**Provided text**
A little crazy, but it works

Whether or not Musk can be more than a little crazy, it’s nearly impossible to coherently deny the fact that his strategy of delivering a minimum viable product as quickly as possible and gradually improving it over time has a polished record of success. Once again, Falcon 9 is the best and most relevant example in the context of Starlink. SpaceX’s now-workhorse rocket began in a form (Falcon 9 V1.0) nearly unrecognizable compared to its most recent edition, featuring far less performance, no reusability, and an older and less capable version of Merlin. Falcon 9 V1.1 was a radical – almost clean-sheet – departure from the first vehicle and was significantly more powerful while also offering structures that could support grid fins and landing legs. V1.1 also moved to Merlin 1D (M1D, MVacD), optimized for more power, efficiency, and reusability, as well as greater ease of manufacture. Several additional iterations later, and – while Block 5 does share a great deal of heritage with its predecessors – Falcon 9 is also a near-total redesign, replacing or dramatically changing nearly all critical systems aside from the basic structure of its aluminum alloy propellant tanks.

In short, when Elon Musk and other SpaceX engineers originally conceived of Falcon 9 in the early 2000s, 2018’s Falcon 9 Block 5 was effectively the rocket they were imagining. Rather than spending countless hundreds of millions of dollars to privately design, test, and redesign multiple prototype iterations, Musk et al built a minimum viable product, began launching payloads for paying customers (both government and commercial), and used the company’s reputation, commercial success, and flight experience to shape Falcon 9 into the industry leader it is today.

Put simply, there is no reason to think that the same approach will not prove equally fruitful when applied to satellites instead of rockets. While SpaceX has yet to receive an FCC grant for its Starlink modification request, the company summarized its updated strategy in the November 2018 filing. The request effectively “relocates” the first phase of its 4,425 (now 4209) satellite LEO constellation, moving 1584 satellites from an 1100 km to 550 km orbit and simplifying the design of the first operational spacecraft by using just one spectrum segment (Ku-band) instead of two (Ku- and Ka-band). Hardware to exploit that additional spectrum will be developed and added to Starlink satellites and ground hardware down the road. As such, regardless of how unrefined SpaceX’s first operational Starlink satellites could be, the launch will be just as much of a milestone.

**Tasks**
1 > In the Falcon 9 and Starlink text, to what orbit altitude does SpaceX's November 2018 request move 1584 satellites?
2 > In the Falcon 9 and Starlink text, which qualities was Merlin 1D optimized for? List every one.
3 > Can you reproduce the Falcon 9 and Starlink text from "Put simply, there" up to and including "of a milestone."?

**Raw records**

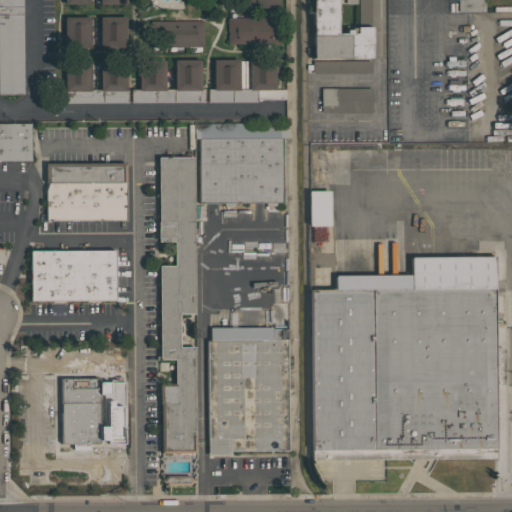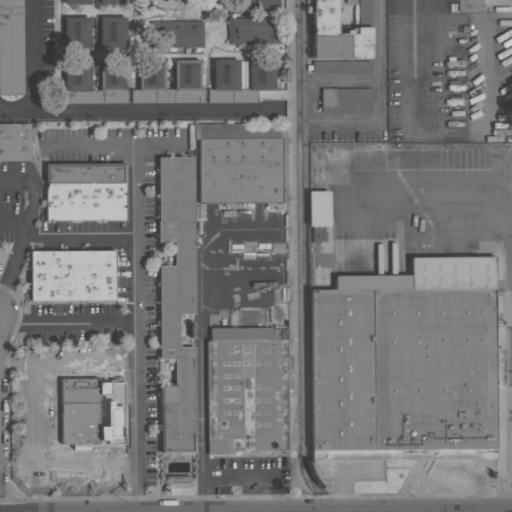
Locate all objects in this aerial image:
building: (76, 2)
building: (77, 2)
building: (111, 2)
building: (112, 2)
building: (252, 4)
building: (258, 4)
building: (470, 5)
building: (470, 6)
building: (249, 30)
building: (76, 31)
building: (254, 31)
building: (78, 32)
building: (112, 32)
building: (112, 32)
building: (179, 33)
building: (176, 34)
building: (336, 34)
building: (11, 47)
building: (11, 47)
road: (35, 56)
road: (412, 68)
building: (113, 75)
building: (151, 75)
building: (187, 75)
building: (188, 75)
building: (226, 75)
building: (261, 75)
building: (77, 76)
road: (486, 76)
building: (78, 77)
building: (111, 78)
building: (149, 80)
building: (240, 80)
building: (271, 95)
building: (346, 100)
building: (346, 100)
road: (139, 112)
road: (353, 122)
building: (15, 141)
building: (15, 143)
road: (108, 146)
building: (239, 162)
building: (240, 163)
building: (85, 192)
building: (85, 193)
road: (470, 203)
building: (318, 208)
road: (28, 225)
road: (85, 236)
building: (71, 275)
building: (71, 276)
building: (176, 299)
building: (176, 301)
road: (72, 320)
road: (201, 326)
road: (143, 328)
building: (406, 359)
building: (405, 363)
road: (62, 365)
building: (499, 371)
building: (246, 389)
building: (249, 389)
building: (79, 411)
building: (92, 412)
road: (41, 465)
road: (228, 476)
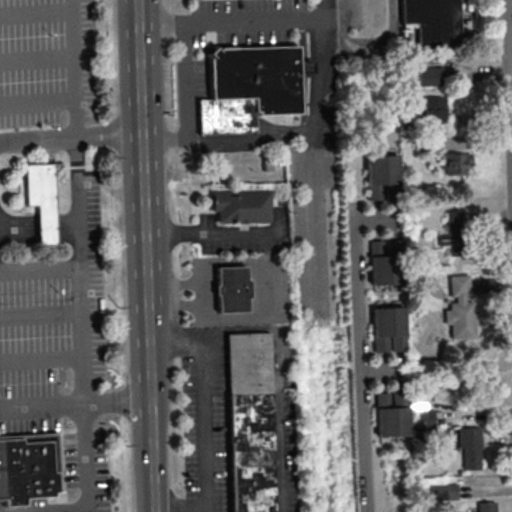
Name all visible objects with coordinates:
road: (323, 7)
road: (35, 11)
road: (194, 19)
road: (160, 20)
building: (434, 35)
road: (365, 43)
road: (36, 57)
parking lot: (46, 61)
road: (173, 74)
building: (249, 85)
building: (247, 87)
road: (507, 93)
road: (37, 101)
building: (433, 114)
road: (312, 135)
road: (69, 136)
road: (164, 139)
building: (455, 163)
building: (381, 176)
building: (41, 198)
building: (41, 199)
building: (240, 204)
building: (240, 205)
road: (316, 220)
road: (46, 227)
road: (66, 227)
road: (18, 228)
building: (455, 232)
road: (169, 234)
road: (270, 236)
road: (78, 254)
road: (144, 255)
road: (39, 268)
building: (384, 269)
road: (174, 282)
building: (231, 287)
road: (202, 289)
building: (231, 298)
road: (175, 302)
building: (458, 307)
road: (40, 313)
building: (388, 328)
parking lot: (61, 344)
road: (175, 348)
road: (40, 359)
road: (359, 362)
road: (280, 379)
road: (74, 405)
building: (390, 417)
building: (248, 421)
building: (421, 421)
road: (204, 429)
building: (467, 444)
building: (27, 466)
building: (253, 471)
building: (484, 506)
road: (67, 511)
road: (180, 511)
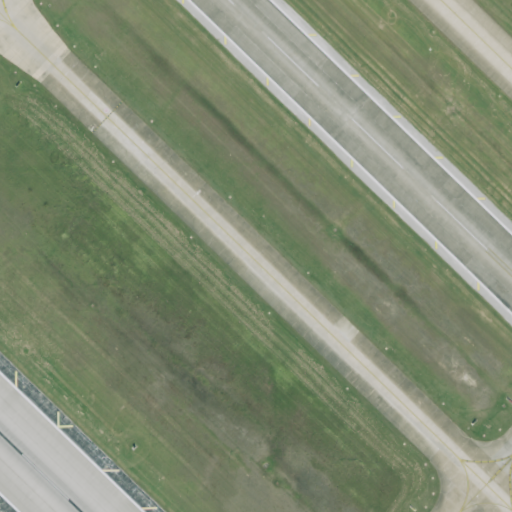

**Answers in order**
1 > 550 km

2 >
- Power
- Efficiency
- Reusability
- Ease of manufacture

3 >
Put simply, there is no reason to think that the same approach will not prove equally fruitful when applied to satellites instead of rockets. While SpaceX has yet to receive an FCC grant for its Starlink modification request, the company summarized its updated strategy in the November 2018 filing. The request effectively “relocates” the first phase of its 4,425 (now 4209) satellite LEO constellation, moving 1584 satellites from an 1100 km to 550 km orbit and simplifying the design of the first operational spacecraft by using just one spectrum segment (Ku-band) instead of two (Ku- and Ka-band). Hardware to exploit that additional spectrum will be developed and added to Starlink satellites and ground hardware down the road. As such, regardless of how unrefined SpaceX’s first operational Starlink satellites could be, the launch will be just as much of a milestone.